Which wife - yours? I am the wife in this case! We are a little bit back to the fit for purpose. The knob is not just stiff it is fixed! Thanks anyway.


----------



## Tucano (Jun 9, 2006)

Reading this thread with interest, may I ask how it is now fixed, it may happen to me sometime, thanks,
Norman.


----------



## blondel (Jun 12, 2005)

No not fixed - only diagnosed today - but I will report on developments. No one seems to have had this problem before although it has been reported on domestic hobs. 
The reason I am anxious is that we have a holiday coming up in less than 3 weeks and am uneasy about travelling with only 1 working hob. - That might fail too. I know there are electric multi cookers which may solve some of our problems but won't work on the aires we planed to use in transit.


----------



## HarryTheHymer (May 1, 2005)

The documentation for German motorhomes should include a yellow coloured leaflet which shows the full details for all gas appliances such as hob, frig and heater. So, you should be able to track down exactly what hob has been installed in your van.

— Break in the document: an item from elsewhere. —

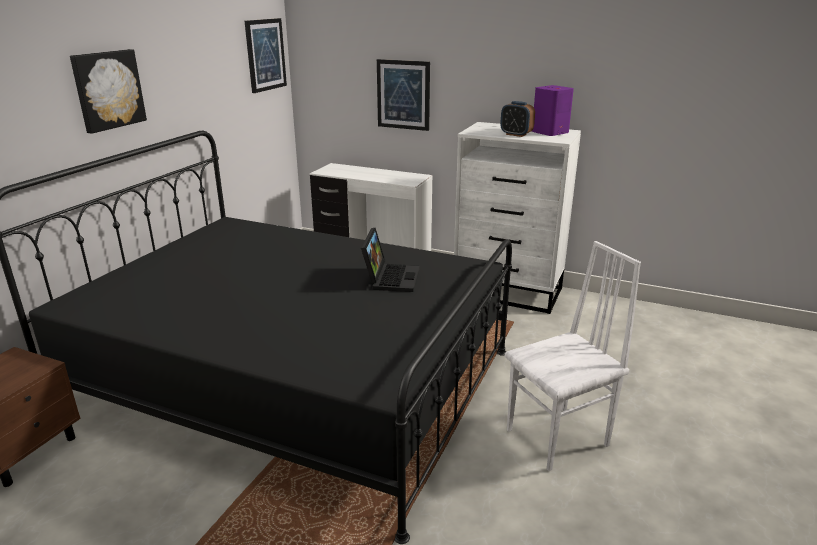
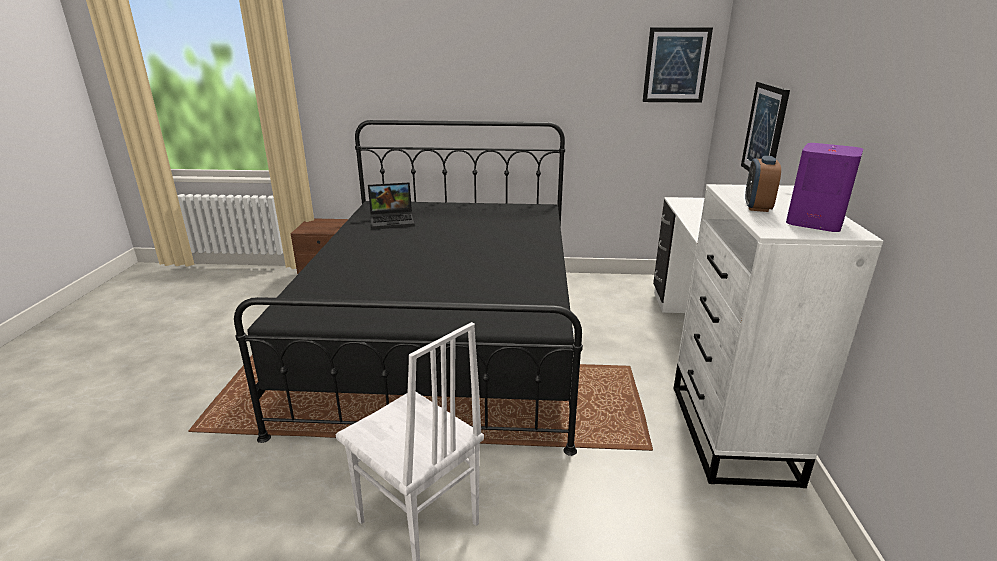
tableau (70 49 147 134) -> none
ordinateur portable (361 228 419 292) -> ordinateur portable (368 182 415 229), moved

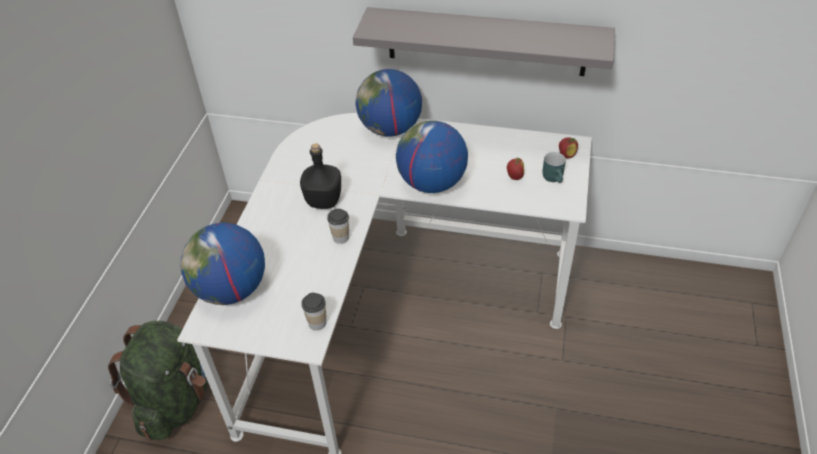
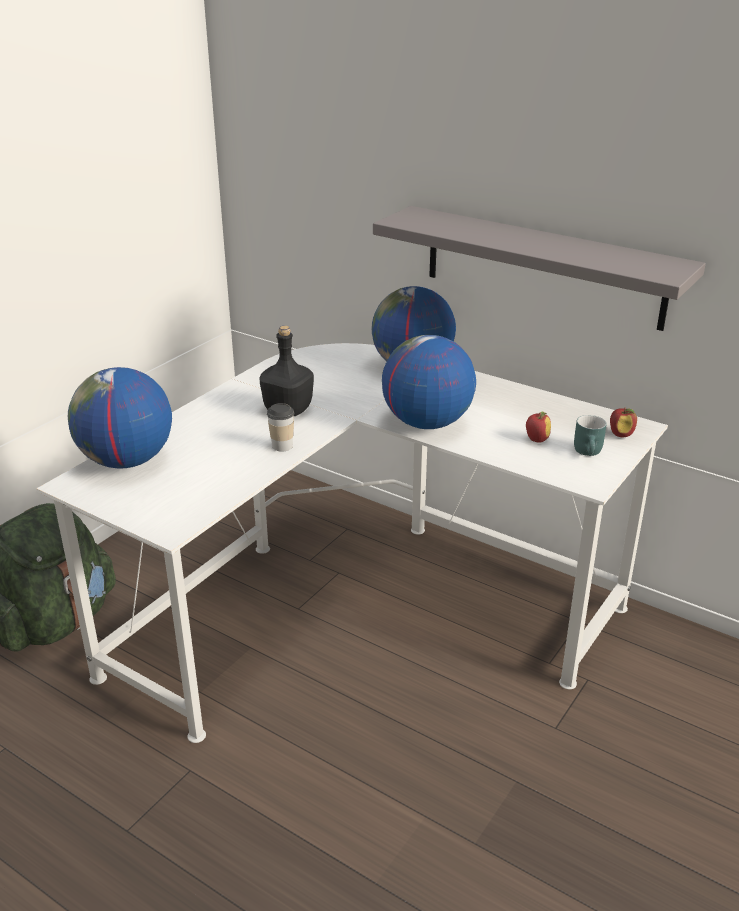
tasse (302 293 326 330) -> none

Hopefully, your dealer can just replace the triple gas knob manifold to avoid the purchase of a new hob which you say has been discontinued anyway.

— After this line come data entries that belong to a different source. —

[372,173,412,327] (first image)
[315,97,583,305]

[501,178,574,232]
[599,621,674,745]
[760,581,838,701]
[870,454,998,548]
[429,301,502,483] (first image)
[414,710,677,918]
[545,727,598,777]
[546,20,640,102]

Apologies for the faux pas in my previous post - oops !!!!!


----------



## Pudsey_Bear (Sep 25, 2008)

I was going to suggest that there should be a manual to identify which hob you have, making finding a replacement easier, if needed.


----------



## Suenliam (Mar 22, 2006)

I can't add anything to the above other than to say I am sorry your time leading up to the holiday is proving to be very worrying. Why is it always thus. We start our journey to France tomorrow. Earlier this week the horn on the Adria stopped working - it may have stopped for ages, it's something we rarely use. Luckily our Fiat garage man replaced it immediately as he had lots in stock - apparently it is not unknown in our model. 

Hope you get the problem sorted pdq and enjoy the holiday.

Sue


----------



## Grizzly (May 9, 2005)

Pat: are you sure that the knobs are the right ones for the hob ? Have they ever worked ?

The reason I ask is that one of the horror stories that our dealer once told us, about things stolen from demo vans on forecourts, is a set of knobs from a hob. Someone viewing the vans had clearly had one of theirs damaged and so had stolen a set from a van on display.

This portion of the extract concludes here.